A principal função do parlamento de 1995 era legislar. Assim, no período compreendido entre 1995 e 1999, foram promulgadas cerca de 1.000 leis, das quais mais de 700 entraram em vigor (Kriashkov 2000, p. 67). Além disso, a duma também trabalhou nos novos códigos civil, orçamentário, tributário, aduaneiro e penal, além de promulgar leis federais que garantem os direitos e liberdades do cidadão (direito ao voto, liberdade de associação, liberdade de circulação, direito de recorrer à justiça contra decisões e ações ilegais, direitos das minorias nacionais e direito à liberdade de pensamento, dentre outros). O parlamento também criou regulamentos que regem a organização e a atividade dos órgãos do Estado e dos órgãos da administração autônoma; regulamentou o status dos juízes, o Tribunal Constitucional da Federação da Rússia e os princípios gerais da nova organização federativa russa (Kriashkov 2000, p. 67-68).
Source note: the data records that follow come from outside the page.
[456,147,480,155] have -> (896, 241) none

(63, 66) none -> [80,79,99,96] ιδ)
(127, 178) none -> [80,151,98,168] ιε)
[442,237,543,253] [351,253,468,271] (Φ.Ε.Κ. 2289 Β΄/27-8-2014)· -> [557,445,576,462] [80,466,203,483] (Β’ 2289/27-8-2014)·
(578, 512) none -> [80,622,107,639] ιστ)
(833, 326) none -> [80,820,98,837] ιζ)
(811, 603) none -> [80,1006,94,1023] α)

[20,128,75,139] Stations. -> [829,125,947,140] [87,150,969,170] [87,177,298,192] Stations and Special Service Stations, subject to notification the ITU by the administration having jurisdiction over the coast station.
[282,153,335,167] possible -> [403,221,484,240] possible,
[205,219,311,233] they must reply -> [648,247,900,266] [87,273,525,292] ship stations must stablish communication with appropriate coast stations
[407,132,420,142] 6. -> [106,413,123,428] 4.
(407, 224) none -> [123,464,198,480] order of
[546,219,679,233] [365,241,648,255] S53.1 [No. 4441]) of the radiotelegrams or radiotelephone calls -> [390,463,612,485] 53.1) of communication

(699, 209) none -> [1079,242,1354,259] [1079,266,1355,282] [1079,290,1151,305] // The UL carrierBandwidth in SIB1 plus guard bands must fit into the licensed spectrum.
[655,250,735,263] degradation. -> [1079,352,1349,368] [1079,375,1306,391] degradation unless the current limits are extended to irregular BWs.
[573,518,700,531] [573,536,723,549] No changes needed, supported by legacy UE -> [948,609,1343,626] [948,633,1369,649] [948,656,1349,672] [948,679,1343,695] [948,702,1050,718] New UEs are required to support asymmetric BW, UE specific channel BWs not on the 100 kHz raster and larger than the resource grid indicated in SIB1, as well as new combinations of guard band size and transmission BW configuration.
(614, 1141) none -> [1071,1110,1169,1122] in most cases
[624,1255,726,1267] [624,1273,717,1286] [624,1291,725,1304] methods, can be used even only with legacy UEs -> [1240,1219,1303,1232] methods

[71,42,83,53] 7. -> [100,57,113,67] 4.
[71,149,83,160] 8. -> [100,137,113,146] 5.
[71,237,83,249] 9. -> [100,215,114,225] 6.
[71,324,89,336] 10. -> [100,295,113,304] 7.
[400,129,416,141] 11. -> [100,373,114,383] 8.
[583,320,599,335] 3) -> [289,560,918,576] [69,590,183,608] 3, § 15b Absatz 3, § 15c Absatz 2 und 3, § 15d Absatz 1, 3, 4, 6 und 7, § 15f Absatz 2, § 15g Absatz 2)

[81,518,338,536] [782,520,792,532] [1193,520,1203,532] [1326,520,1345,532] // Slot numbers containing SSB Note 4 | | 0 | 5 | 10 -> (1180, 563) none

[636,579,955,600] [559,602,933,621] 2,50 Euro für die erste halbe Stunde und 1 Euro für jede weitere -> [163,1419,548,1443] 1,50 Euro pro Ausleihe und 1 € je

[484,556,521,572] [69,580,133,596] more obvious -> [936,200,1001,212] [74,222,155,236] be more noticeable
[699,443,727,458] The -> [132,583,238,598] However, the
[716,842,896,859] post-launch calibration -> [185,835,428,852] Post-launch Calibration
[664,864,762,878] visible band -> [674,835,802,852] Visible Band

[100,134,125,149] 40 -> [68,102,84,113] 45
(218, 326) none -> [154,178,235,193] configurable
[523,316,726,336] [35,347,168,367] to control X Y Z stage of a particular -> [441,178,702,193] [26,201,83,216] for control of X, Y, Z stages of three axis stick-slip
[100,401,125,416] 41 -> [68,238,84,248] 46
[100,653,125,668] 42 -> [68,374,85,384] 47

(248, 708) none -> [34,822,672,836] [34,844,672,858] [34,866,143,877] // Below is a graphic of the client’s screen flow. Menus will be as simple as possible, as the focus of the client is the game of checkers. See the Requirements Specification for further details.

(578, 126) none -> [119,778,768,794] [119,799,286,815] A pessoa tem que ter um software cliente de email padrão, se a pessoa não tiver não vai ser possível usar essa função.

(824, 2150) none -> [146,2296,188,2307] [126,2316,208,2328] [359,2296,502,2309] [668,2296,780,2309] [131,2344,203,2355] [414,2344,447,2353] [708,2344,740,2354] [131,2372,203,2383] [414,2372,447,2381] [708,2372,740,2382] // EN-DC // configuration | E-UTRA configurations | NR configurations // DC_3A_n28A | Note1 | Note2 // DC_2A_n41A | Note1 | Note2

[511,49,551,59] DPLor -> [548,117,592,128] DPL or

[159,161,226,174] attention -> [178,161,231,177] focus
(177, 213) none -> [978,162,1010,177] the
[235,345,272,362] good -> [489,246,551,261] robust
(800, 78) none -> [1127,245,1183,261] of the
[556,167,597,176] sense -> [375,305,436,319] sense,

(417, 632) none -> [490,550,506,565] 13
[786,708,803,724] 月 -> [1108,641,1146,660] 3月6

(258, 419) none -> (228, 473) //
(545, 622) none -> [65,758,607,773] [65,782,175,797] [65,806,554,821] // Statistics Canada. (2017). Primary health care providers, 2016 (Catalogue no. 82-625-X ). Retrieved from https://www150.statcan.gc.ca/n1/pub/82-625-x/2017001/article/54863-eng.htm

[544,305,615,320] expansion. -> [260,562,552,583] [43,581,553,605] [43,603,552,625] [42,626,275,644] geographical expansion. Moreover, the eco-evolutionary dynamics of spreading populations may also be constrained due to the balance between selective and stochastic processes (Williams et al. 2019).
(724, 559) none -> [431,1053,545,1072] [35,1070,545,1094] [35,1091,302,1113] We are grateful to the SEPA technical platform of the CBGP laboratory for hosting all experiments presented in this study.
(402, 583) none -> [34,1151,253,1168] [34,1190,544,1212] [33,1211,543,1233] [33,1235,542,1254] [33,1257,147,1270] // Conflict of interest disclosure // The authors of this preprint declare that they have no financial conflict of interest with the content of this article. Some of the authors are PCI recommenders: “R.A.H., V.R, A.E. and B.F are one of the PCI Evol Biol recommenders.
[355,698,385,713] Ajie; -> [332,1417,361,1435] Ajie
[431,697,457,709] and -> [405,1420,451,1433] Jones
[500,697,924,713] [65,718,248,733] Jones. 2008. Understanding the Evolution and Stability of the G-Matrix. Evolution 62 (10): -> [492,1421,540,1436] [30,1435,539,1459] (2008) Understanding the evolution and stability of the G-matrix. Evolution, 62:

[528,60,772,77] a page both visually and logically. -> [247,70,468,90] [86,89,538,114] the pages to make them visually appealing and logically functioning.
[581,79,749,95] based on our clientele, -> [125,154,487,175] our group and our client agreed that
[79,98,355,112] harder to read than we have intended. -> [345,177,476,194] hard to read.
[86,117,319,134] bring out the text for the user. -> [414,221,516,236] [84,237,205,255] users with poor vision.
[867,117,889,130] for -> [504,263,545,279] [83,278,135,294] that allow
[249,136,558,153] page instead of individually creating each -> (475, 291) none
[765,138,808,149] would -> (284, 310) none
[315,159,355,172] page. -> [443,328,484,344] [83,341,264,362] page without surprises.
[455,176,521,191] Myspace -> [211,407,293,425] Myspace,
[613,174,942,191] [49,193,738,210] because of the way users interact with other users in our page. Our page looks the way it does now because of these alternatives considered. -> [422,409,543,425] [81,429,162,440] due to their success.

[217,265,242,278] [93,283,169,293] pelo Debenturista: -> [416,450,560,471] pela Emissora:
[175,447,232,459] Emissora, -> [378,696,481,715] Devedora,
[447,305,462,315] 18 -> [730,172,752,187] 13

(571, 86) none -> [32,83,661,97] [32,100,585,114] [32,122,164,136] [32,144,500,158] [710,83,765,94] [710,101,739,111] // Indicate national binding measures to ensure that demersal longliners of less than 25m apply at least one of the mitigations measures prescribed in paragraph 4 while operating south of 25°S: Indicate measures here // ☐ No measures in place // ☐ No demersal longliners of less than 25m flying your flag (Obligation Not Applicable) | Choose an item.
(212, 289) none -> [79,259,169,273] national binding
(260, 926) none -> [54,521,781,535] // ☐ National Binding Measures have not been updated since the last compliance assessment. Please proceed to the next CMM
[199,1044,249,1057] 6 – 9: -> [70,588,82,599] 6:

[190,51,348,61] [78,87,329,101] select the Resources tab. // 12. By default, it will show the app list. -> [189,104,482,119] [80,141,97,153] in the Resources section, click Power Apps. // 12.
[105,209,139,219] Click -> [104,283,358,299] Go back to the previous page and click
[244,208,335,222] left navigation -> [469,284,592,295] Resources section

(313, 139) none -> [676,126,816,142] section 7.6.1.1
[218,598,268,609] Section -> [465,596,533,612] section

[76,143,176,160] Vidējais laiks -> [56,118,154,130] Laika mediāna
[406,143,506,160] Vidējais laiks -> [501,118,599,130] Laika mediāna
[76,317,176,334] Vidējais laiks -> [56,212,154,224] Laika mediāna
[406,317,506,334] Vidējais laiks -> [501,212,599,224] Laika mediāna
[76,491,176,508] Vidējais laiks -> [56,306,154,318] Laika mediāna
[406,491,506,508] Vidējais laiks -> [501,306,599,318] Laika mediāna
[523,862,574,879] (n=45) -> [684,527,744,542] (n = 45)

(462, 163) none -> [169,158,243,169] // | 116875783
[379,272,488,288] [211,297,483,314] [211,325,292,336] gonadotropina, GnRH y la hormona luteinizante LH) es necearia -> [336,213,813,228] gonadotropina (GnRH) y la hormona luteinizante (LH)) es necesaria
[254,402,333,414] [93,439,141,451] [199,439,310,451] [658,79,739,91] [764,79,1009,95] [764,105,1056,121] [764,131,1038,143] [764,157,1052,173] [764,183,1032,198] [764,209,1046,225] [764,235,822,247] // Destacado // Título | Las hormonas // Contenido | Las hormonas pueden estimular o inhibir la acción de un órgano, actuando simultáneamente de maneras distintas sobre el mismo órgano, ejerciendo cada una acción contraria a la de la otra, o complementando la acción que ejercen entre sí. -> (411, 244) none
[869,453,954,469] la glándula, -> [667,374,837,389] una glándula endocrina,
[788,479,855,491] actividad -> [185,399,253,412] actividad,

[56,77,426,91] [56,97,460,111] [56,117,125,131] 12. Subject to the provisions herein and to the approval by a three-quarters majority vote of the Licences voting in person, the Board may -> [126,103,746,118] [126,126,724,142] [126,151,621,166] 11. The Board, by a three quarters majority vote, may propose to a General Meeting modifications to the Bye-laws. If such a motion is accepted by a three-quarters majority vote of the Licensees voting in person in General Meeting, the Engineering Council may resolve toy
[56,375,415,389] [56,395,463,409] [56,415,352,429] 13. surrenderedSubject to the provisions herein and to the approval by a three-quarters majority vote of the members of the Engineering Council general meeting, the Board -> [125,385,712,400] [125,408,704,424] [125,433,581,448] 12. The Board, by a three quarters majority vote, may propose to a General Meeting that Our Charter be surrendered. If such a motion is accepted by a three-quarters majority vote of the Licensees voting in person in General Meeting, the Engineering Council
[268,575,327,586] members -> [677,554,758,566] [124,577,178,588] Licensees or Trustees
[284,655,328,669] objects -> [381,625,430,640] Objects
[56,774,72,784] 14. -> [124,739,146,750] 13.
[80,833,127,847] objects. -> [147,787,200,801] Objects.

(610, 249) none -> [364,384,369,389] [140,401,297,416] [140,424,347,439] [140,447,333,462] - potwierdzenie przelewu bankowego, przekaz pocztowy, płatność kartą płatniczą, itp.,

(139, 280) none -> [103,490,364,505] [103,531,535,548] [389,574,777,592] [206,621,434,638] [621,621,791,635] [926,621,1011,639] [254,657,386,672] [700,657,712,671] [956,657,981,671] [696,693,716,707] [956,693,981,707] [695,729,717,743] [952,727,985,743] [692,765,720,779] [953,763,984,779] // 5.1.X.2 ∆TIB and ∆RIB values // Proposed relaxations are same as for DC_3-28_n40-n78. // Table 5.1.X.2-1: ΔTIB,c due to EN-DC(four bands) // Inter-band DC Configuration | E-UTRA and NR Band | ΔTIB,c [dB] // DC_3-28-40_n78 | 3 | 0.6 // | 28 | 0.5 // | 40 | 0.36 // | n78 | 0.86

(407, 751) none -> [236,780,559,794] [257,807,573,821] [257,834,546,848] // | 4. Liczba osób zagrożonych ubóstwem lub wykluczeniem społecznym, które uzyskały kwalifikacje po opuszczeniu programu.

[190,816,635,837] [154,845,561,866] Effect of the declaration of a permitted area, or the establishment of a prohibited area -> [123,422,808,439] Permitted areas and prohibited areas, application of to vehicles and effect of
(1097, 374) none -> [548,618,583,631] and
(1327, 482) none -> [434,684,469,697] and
Surpreendentemente, a Duma não tem poderes constitucionais para fiscalizar as atividades do Executivo (Strepetova 2000, p. 57). Isto significa que o máximo que o parlamento pode fazer é promulgar leis federais que podem ir contra as ações do Executivo, o qual pode usar seu poder de veto sobre as leis que tentem cercear as atividades deste poder. A política econômica de transição, por exemplo, ficou totalmente nas mãos do poder Executivo, que agiu “livremente”, sem a fiscalização que normalmente é realizada pelo poder Legislativo.

(4) Devido aos poderes extraordinários concedidos ao presidente em 1991, quando da dissolução da União Soviética, e ainda vigentes, e também devido ao fato de que a lei eleitoral ainda não havia sido sancionada por Ieltsin, ou seja, o presidente russo poderia vetar tal lei e impedir a realização das eleições em 1995.